Pflegevertreterin Berninger rückte die enorme Belastung der Pflegekräfte in den Blick. Die Pflege in Deutschland befinde sich derzeit in einer „Abwärtsspirale“. Pflegekräfte stiegen aus dem Beruf aus oder entschieden sich erst gar nicht für eine pflegerische Ausbildung. Angesichts des Mangels an Pflegekräften hätten die im System verbliebenen immer weniger Zeit für ihre Aufgaben. Sie hätten keine Kraft und Perspektive mehr. „Wir stehen jetzt mit dem Rücken zur Wand“, beschrieb Berninger die Situation. Als Sofortmaßnahme benötigte man in den Krankenhäusern ein Personalbedarfsbemessungsinstrument, das am Bedarf der Patientinnen und Patienten ausgerichtet sei, so die Pflegevertreterin. Mit der Pflegepersonal-Regelung (PPR 2.0), auf die sich DKG, Deutscher Pflegerat und die Gewerkschaft Verdi geeinigt hätten, liege ein fundierter Vorschlag auf dem Tisch, der umsetzbar sei, sagte Berninger. Neben sicheren Arbeitsbedingungen, die vor psychischer und physischer Überlastung schützen, wozu etwa die Einhaltung von Dienstplänen und -zeiten zähle, regte Berninger an, die Aufgabenzuordnungen zwischen den Gesundheitsberufen neu zu überdenken. „Pflegende haben mehr Kompetenzen, als sie heute einsetzen dürfen“, so Berninger.

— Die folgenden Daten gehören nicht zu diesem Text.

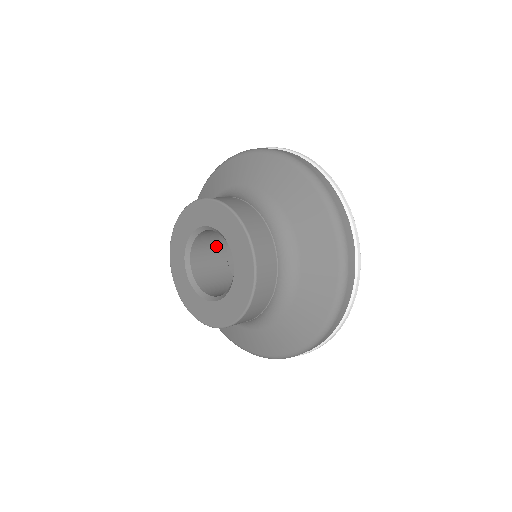
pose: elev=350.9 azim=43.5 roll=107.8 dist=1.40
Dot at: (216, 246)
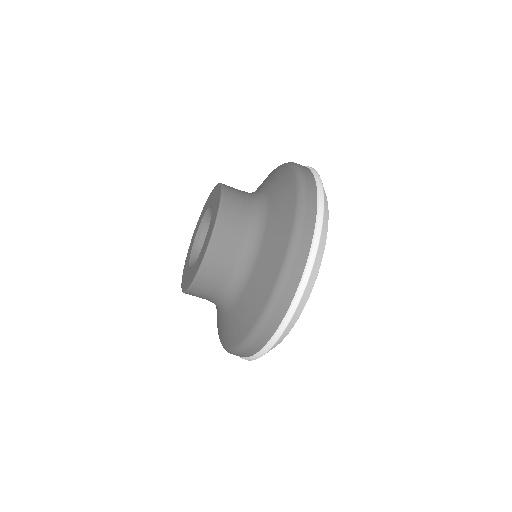
Dot at: occluded
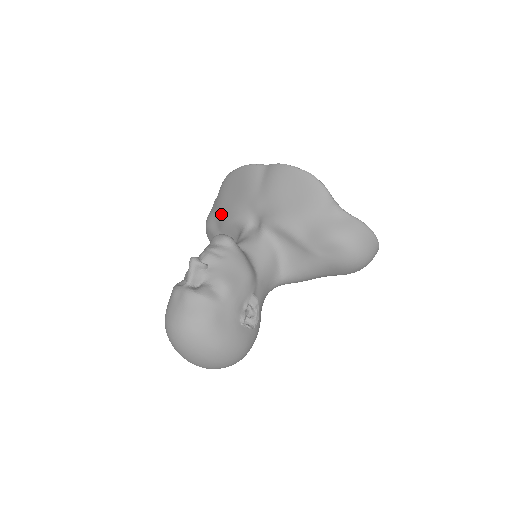
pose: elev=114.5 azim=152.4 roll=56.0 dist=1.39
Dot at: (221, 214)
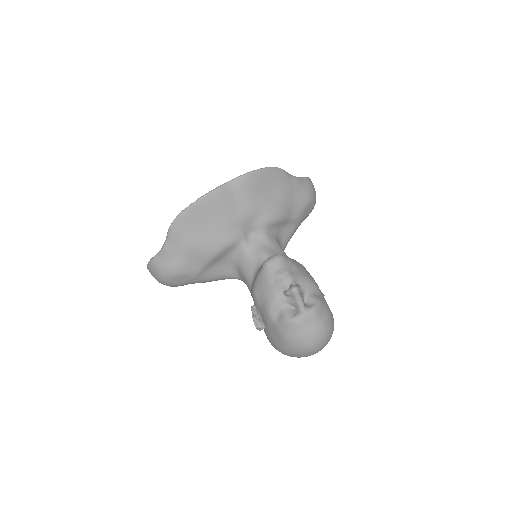
Dot at: (201, 251)
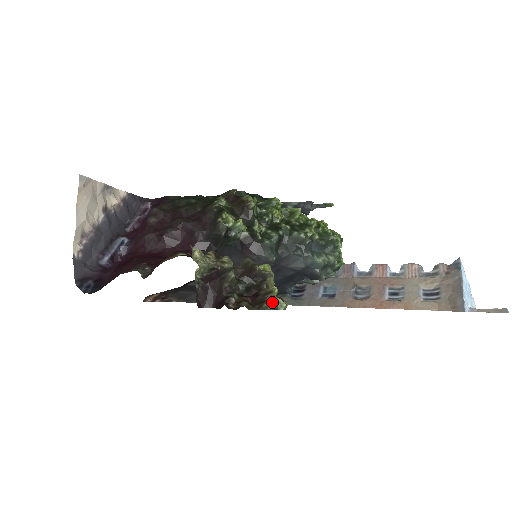
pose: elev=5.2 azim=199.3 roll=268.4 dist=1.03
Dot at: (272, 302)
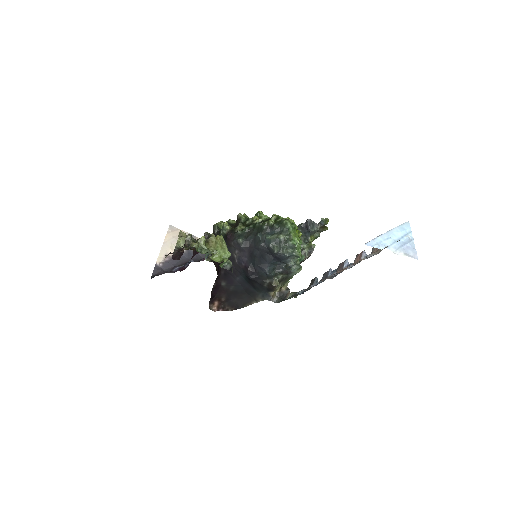
Dot at: (197, 243)
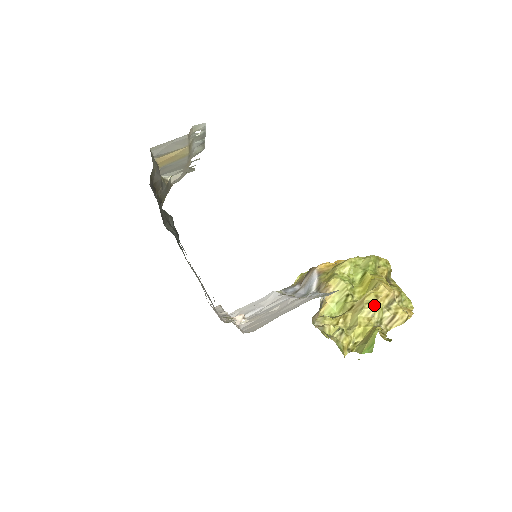
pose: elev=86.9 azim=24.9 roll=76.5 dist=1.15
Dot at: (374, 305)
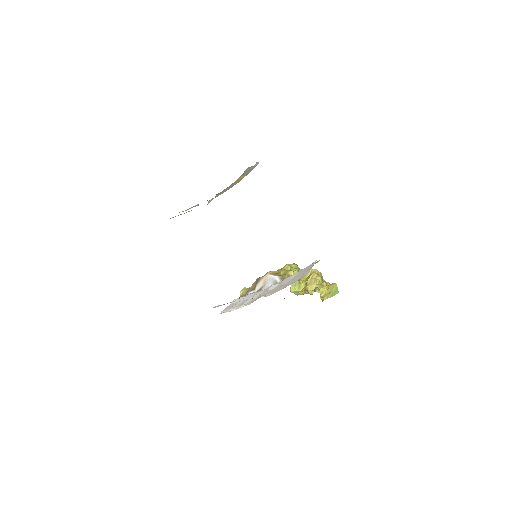
Dot at: (320, 278)
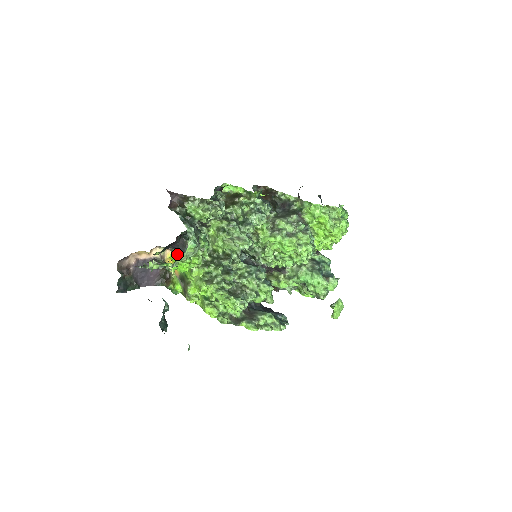
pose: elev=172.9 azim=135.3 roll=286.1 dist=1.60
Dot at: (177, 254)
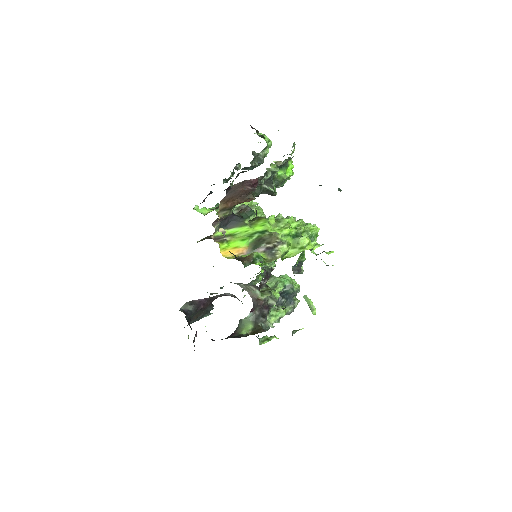
Dot at: (229, 233)
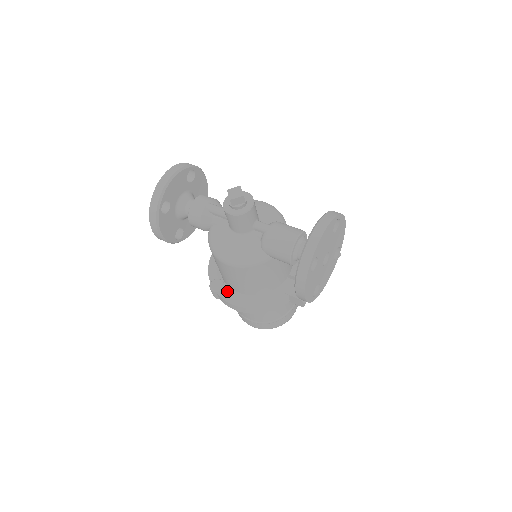
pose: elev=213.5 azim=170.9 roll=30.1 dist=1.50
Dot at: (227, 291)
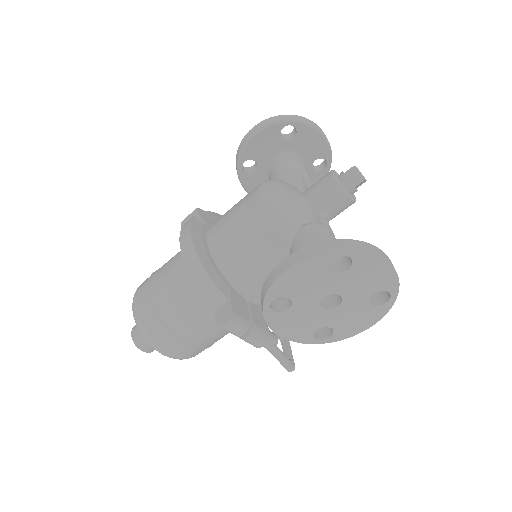
Dot at: (202, 227)
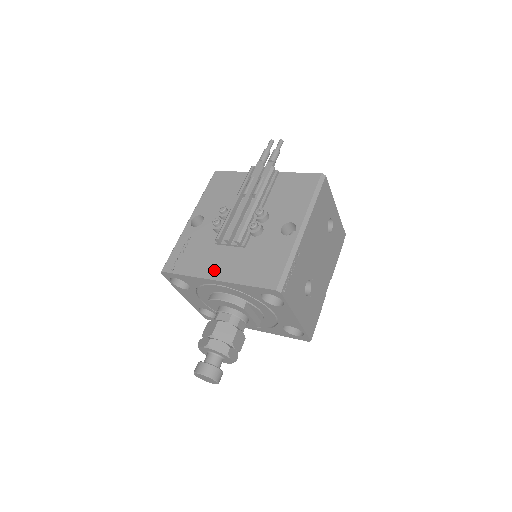
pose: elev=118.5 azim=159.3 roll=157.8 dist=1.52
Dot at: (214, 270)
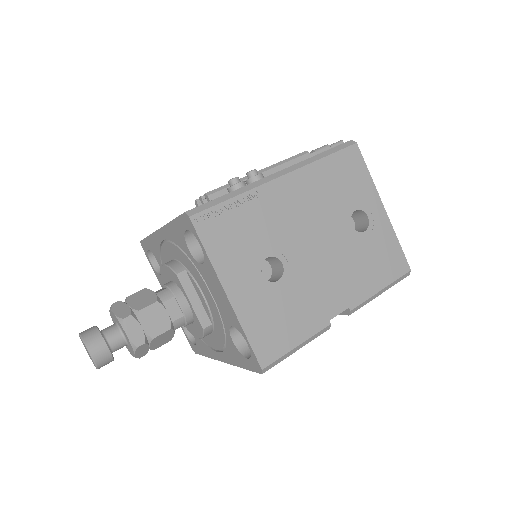
Dot at: occluded
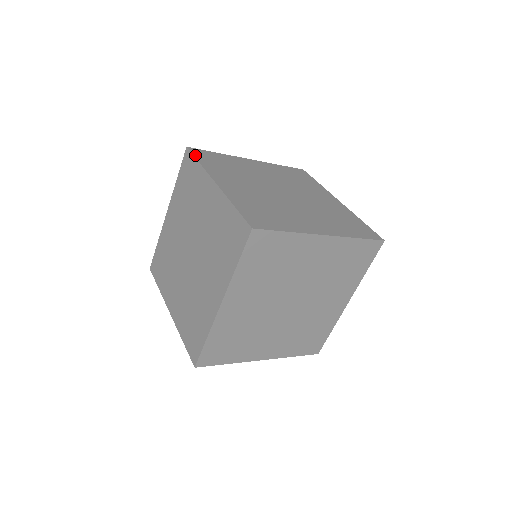
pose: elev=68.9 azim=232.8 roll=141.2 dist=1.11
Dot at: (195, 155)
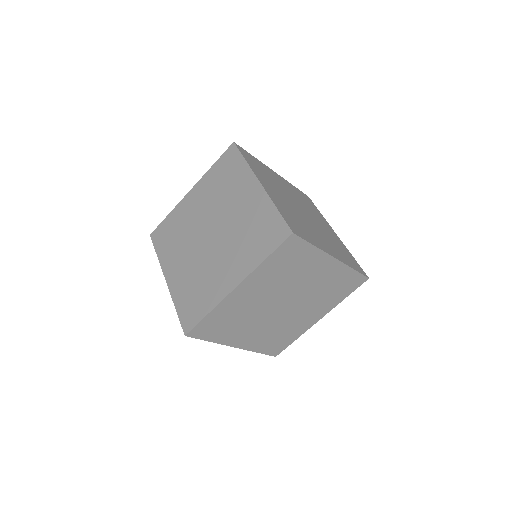
Dot at: (241, 152)
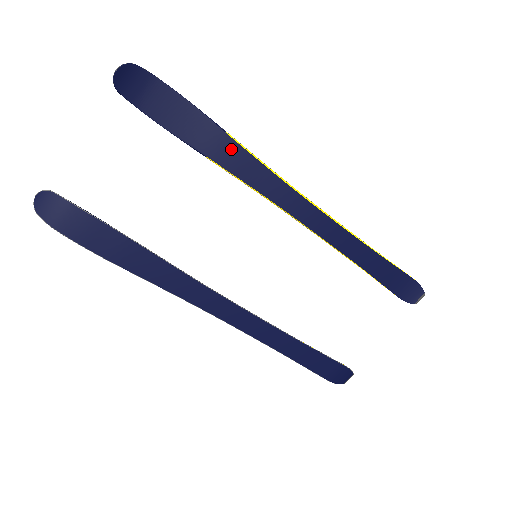
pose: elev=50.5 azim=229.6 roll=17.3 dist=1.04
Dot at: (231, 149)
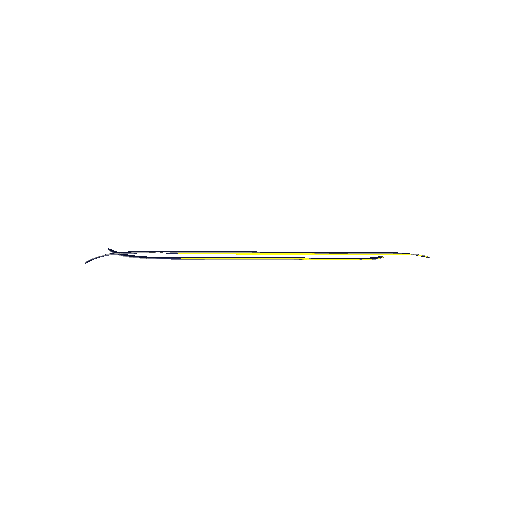
Dot at: (190, 253)
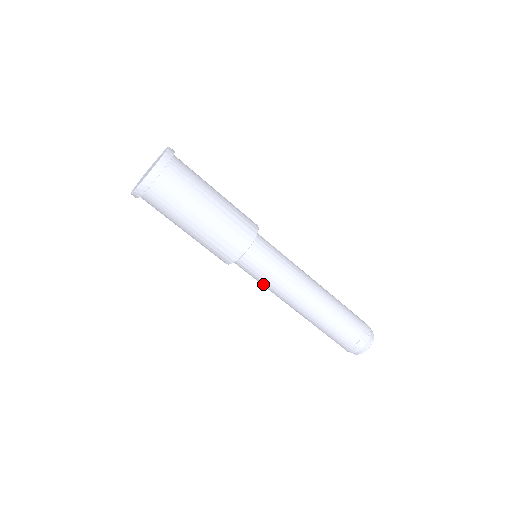
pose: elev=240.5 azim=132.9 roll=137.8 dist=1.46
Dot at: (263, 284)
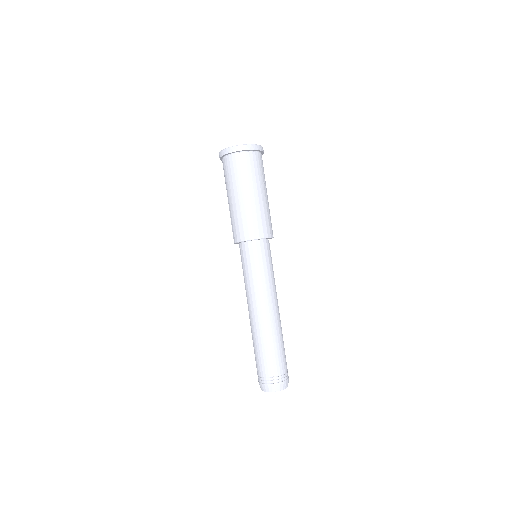
Dot at: (249, 276)
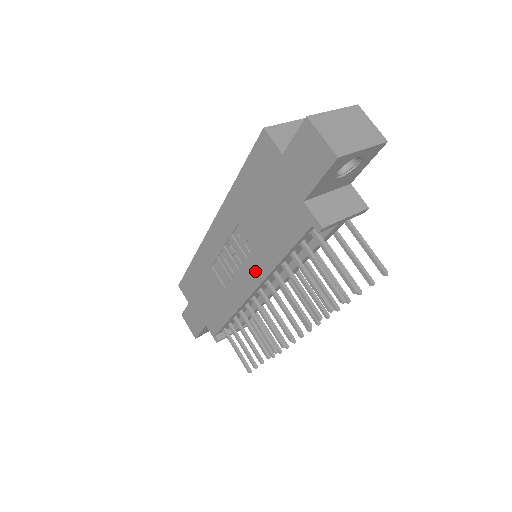
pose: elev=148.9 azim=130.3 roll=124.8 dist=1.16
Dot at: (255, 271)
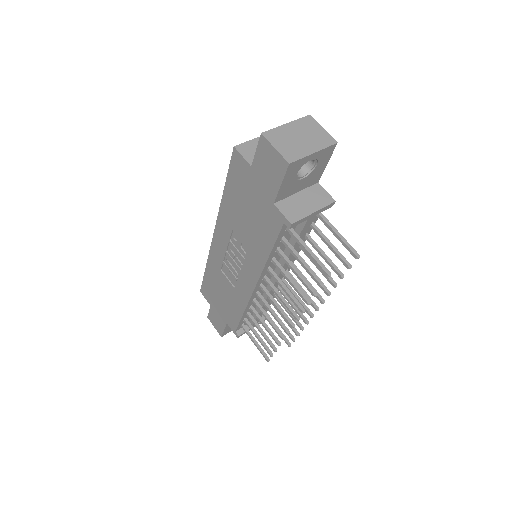
Dot at: (252, 269)
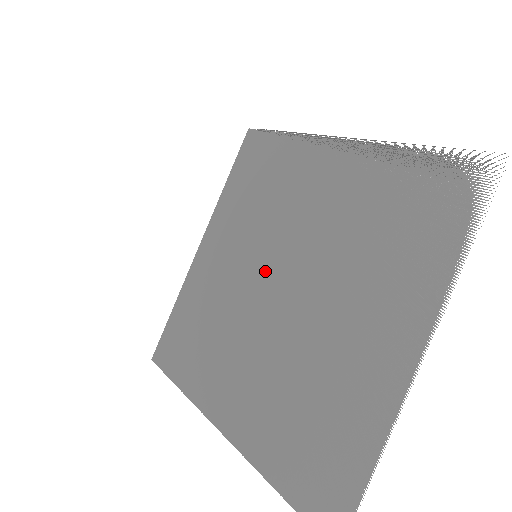
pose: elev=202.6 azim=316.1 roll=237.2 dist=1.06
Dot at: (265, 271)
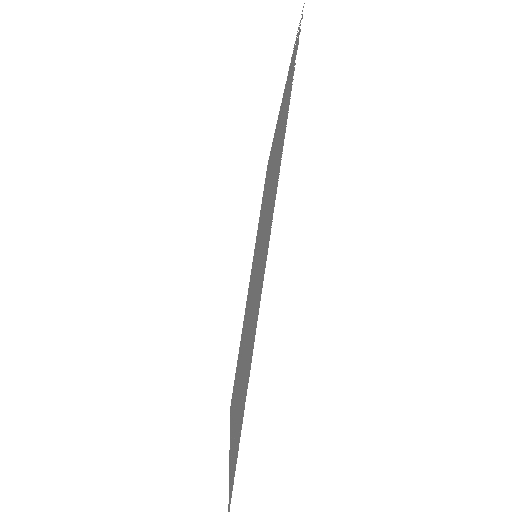
Dot at: occluded
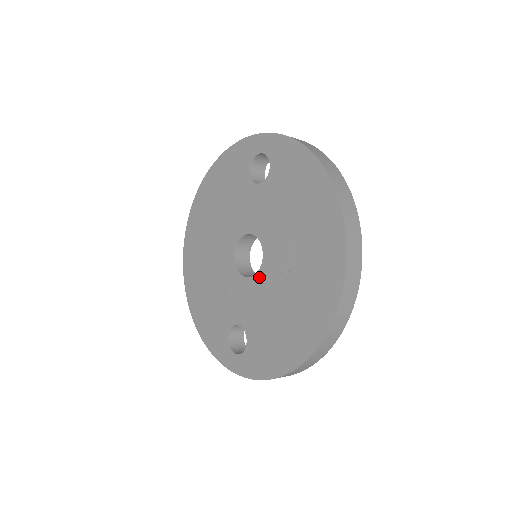
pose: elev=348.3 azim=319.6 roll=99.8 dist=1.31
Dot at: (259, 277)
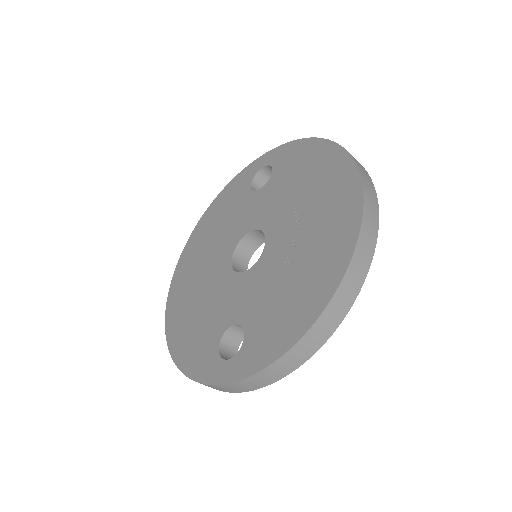
Dot at: (261, 261)
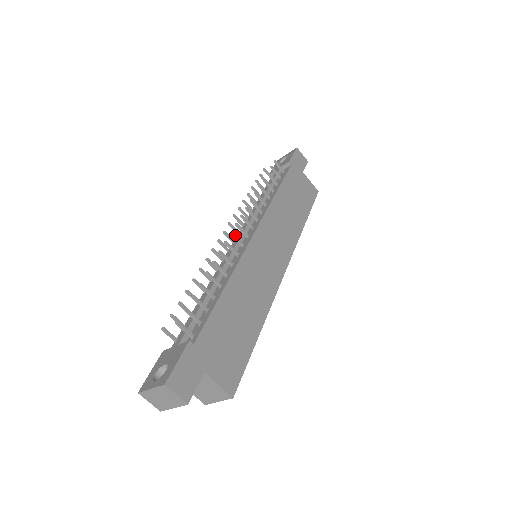
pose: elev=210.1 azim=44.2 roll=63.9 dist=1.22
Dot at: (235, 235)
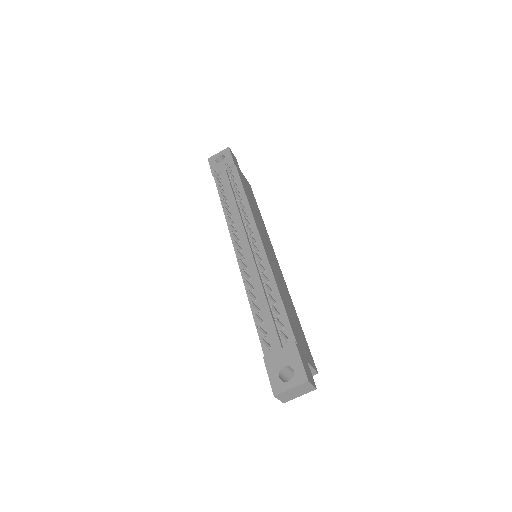
Dot at: occluded
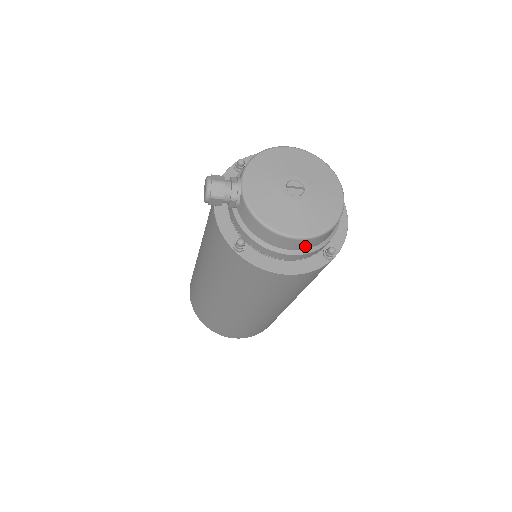
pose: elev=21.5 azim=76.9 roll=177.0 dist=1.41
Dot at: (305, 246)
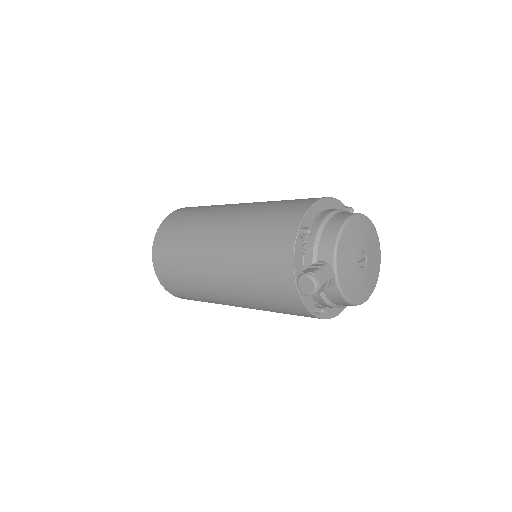
Dot at: occluded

Der Präsident des Verbandes der Leitenden Krankenhausärzte Deutschlands, Dr. Michael A. Weber, regte an, das leistungsorientierte Entgeltsystem der Kliniken (DRG) um einen Vorhaltekostenanteil von 40 Prozent zu ergänzen. Die Kliniklandschaft dürfe nicht über eine „kalte Strukturbereinigung“ weiter ausgedünnt werden. Eine Krankenhausreform müsse sich am Bedarf vor Ort orientieren. Weber sagte, dass kleine und mittlere Häuser einen großen Beitrag zur flächendeckenden Versorgung der Bevölkerung leisteten, was sich auch während der Pandemie gezeigt habe. Die Finanzierung der Vorhaltekosten sei ein Beitrag zur Strukturerhaltung und helfe dabei, die Versorgung zu sichern. Mit Blick auf die Ausgestaltung des Pflegebudgets, das die Pflegepersonalkosten seit 2020 zusammenführt und das Krankenhäuser und Krankenkassen jährlich verhandeln müssen, kritisierte Weber, dass vielen Kliniken die Kosten noch nicht erstattet wurden und die Häuser in Vorleistung getreten seien. Der Präsident des Verbandes der Krankenhausdirektoren, Dr. Josef Düllings, ergänzte, dass mehr als 60 Prozent der Häuser noch kein Pflegebudget für das Jahr 2020 hätten aushandeln können. Dieser Zustand bringe zahlreiche Häuser in die Nähe einer Insolvenzgefährdung, warnte Düllings. Die Ausgliederung der Pflegepersonalkosten führe im Übrigen dazu, dass nun bei anderem Personal gespart werde, etwa bei Ärztinnen und Ärzten, bemängelte Weber.